Here we are upright, and ready to start the hinging process.
Hinging The Beast
I used 1/16″ tubing inside of 3/32″ tubing for the main hinge points on the tower. I drilled straight through both towers, making sure the drill bit was properly aligned. I put the 1/16″ tubing in place to make sure the bearings were aligned. The bearing stick out on the outside; that will be trimmed later. You want minimal overhang on the inside, as tolerances are pretty tight. I used a fancy white glue to cement the bearings in place.
I drilled 1/16″ holes in the center of the walking beam–centered on the mid support beam, but about 1/16″ down from the vertical center. The holes in the supporting beam need to be close to the first crossbeams, as shown. I am not using bearings here, as the 1/16″ tubing will be glued to the walking beam and supporting beam. Gluing is probably not necessary.
I drilled very small pinholes at the front of the beams. These may have to be moved once the final assembly begins. I just glue a scrap of styrene over any place that needs a new hole. You may also have to shave the contour of the supporting beam so that the vertical beam fits.

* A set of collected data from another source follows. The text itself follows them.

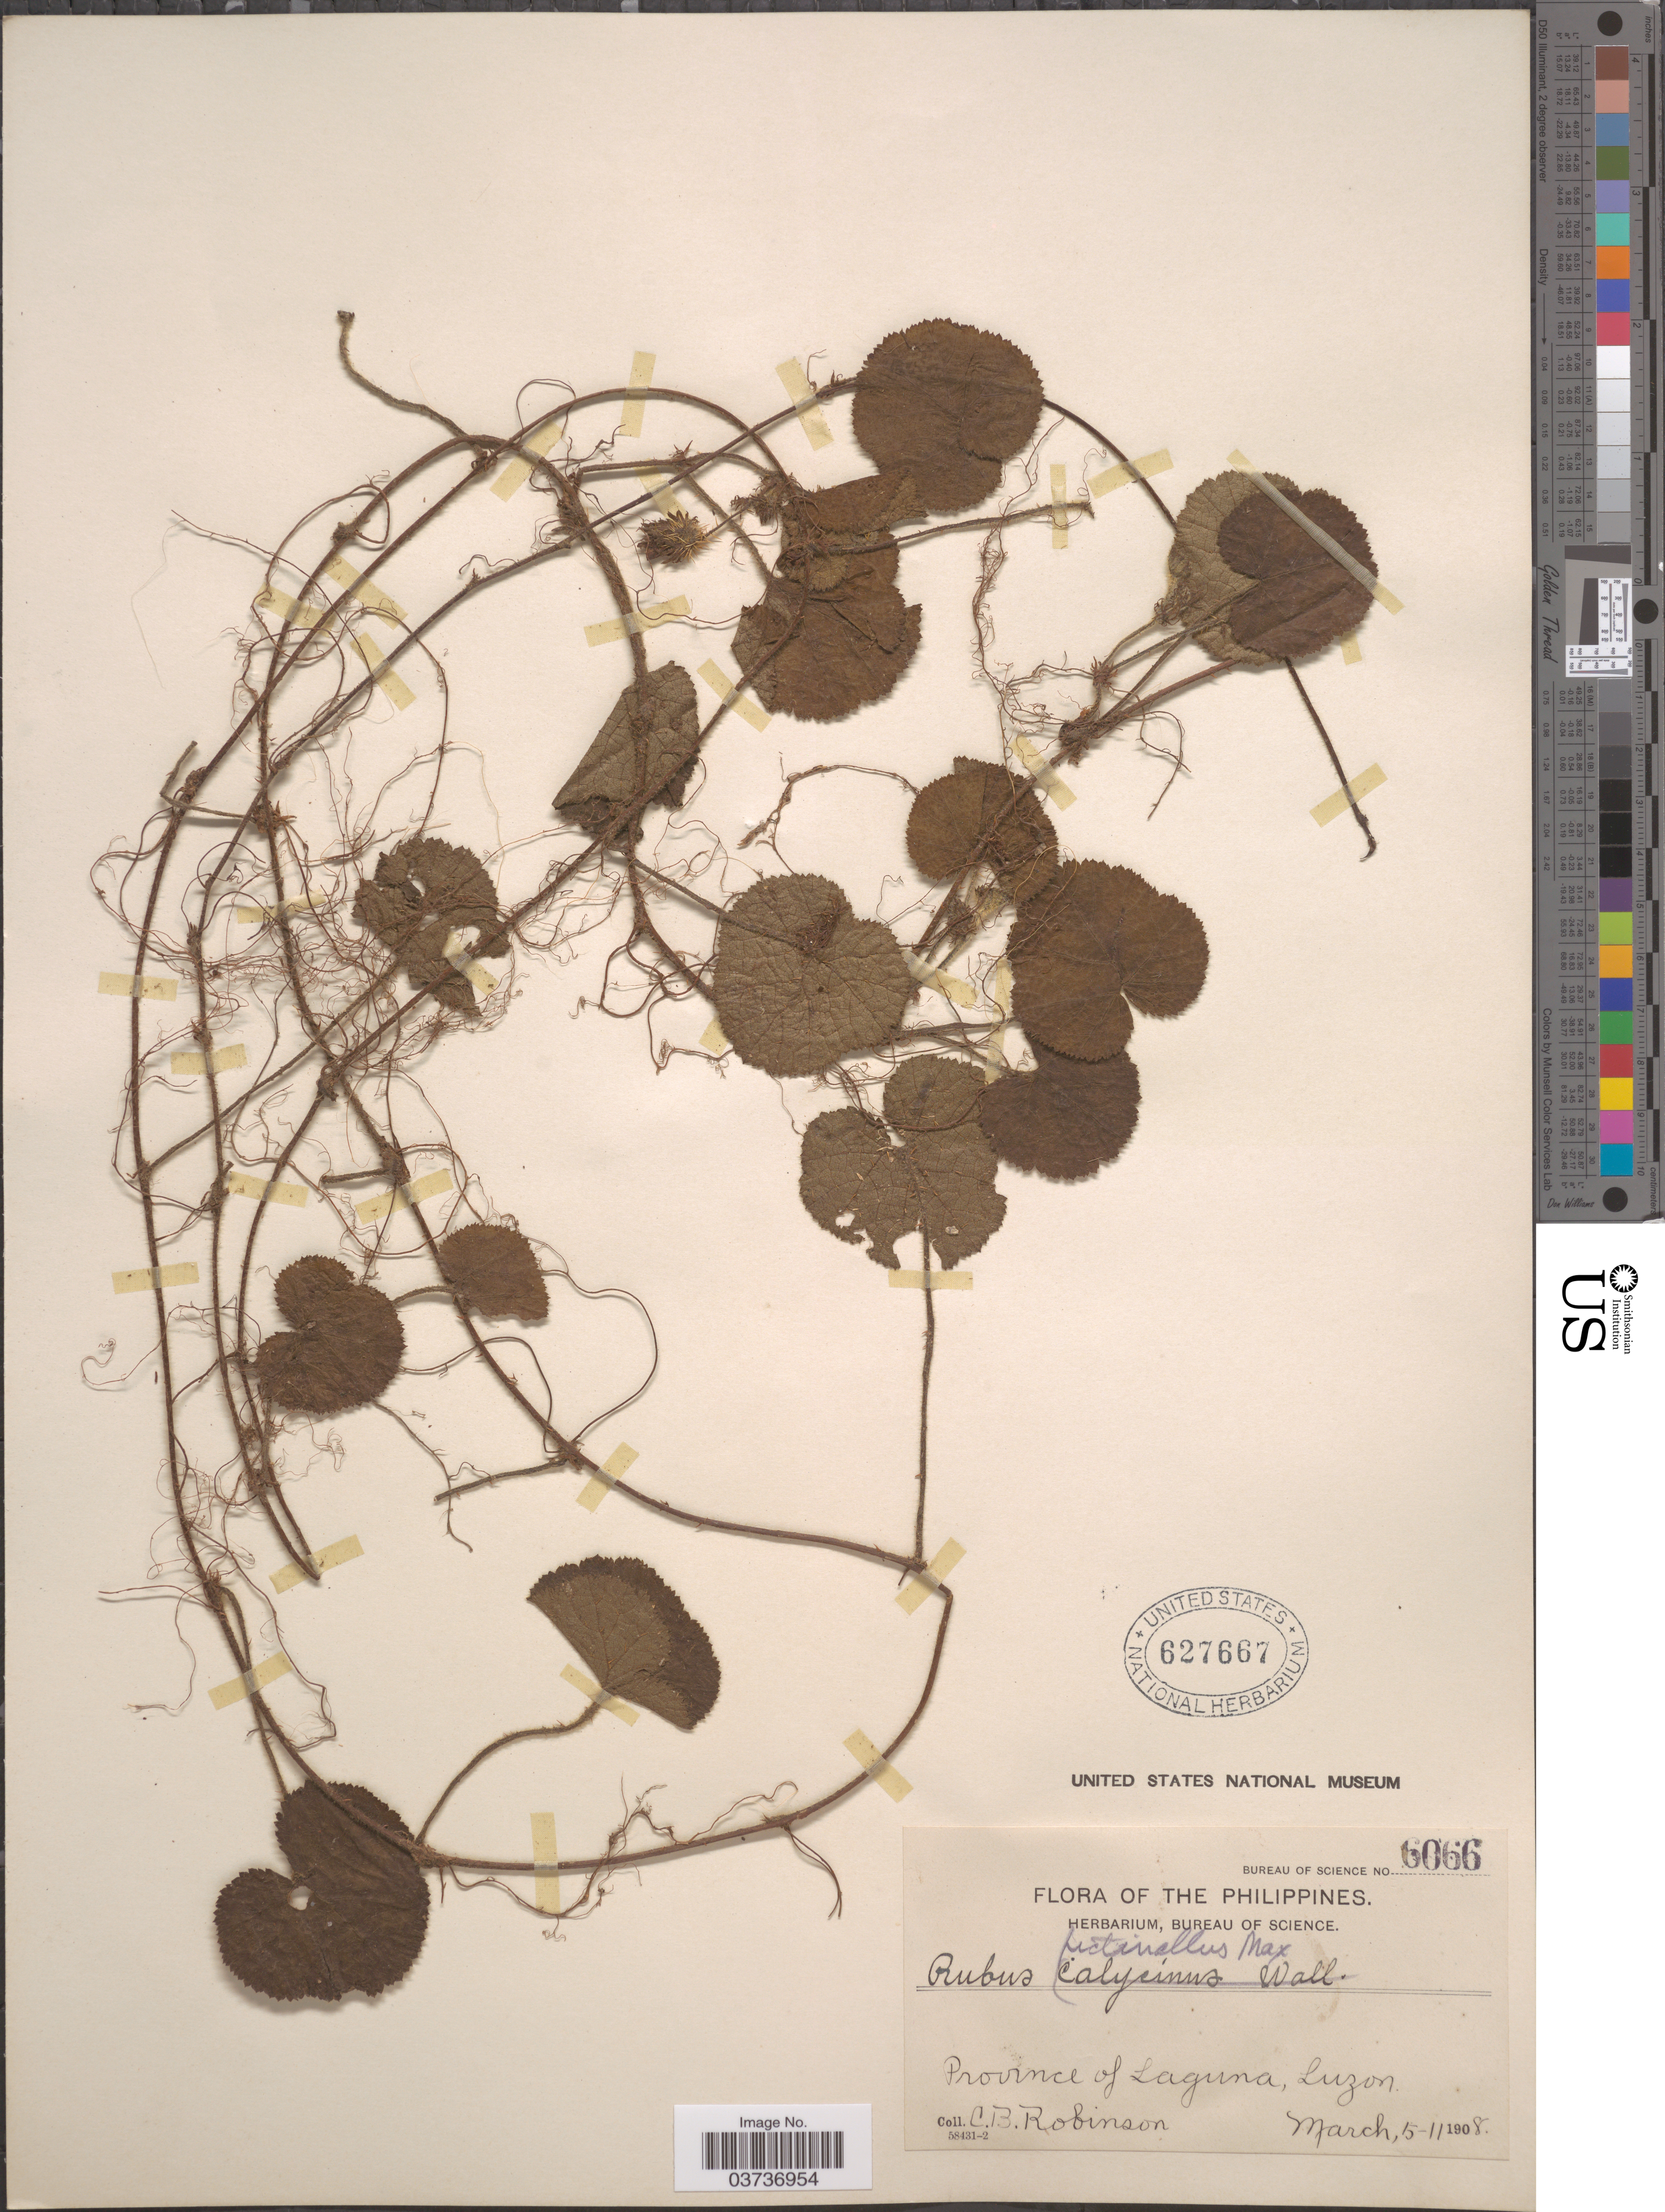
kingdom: Plantae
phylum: Tracheophyta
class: Magnoliopsida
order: Rosales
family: Rosaceae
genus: Rubus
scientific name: Rubus pectinellus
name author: Maxim.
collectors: C. Robinson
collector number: Bureau of Science 6066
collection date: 1908-03-05/1908-03-11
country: Philippines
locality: Province of Laguna, Luzon.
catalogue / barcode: US 627667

First trial fit of the two beams. You can see that the lower supporting beam is a bit off. Rather than remove the bearing, I just covered the holes in the supporting beam with scraps, and redrilled a bit forward of the old position.
I used thin piano wire to hinge the vertical beam to the walking beam (top) and the supporting beam (bottom). You want the beam to remain vertical in two directions as it goes up and down. It’s easiest to adjust the top locations.
On overall view. I built the machinery house–two floors, four walls and an inner and outer (larger) roof and glued it to the end of the walking beam.
There are also dummy guides for the rear of the moving platform. Pre-curling the styrene covers makes assembly easy.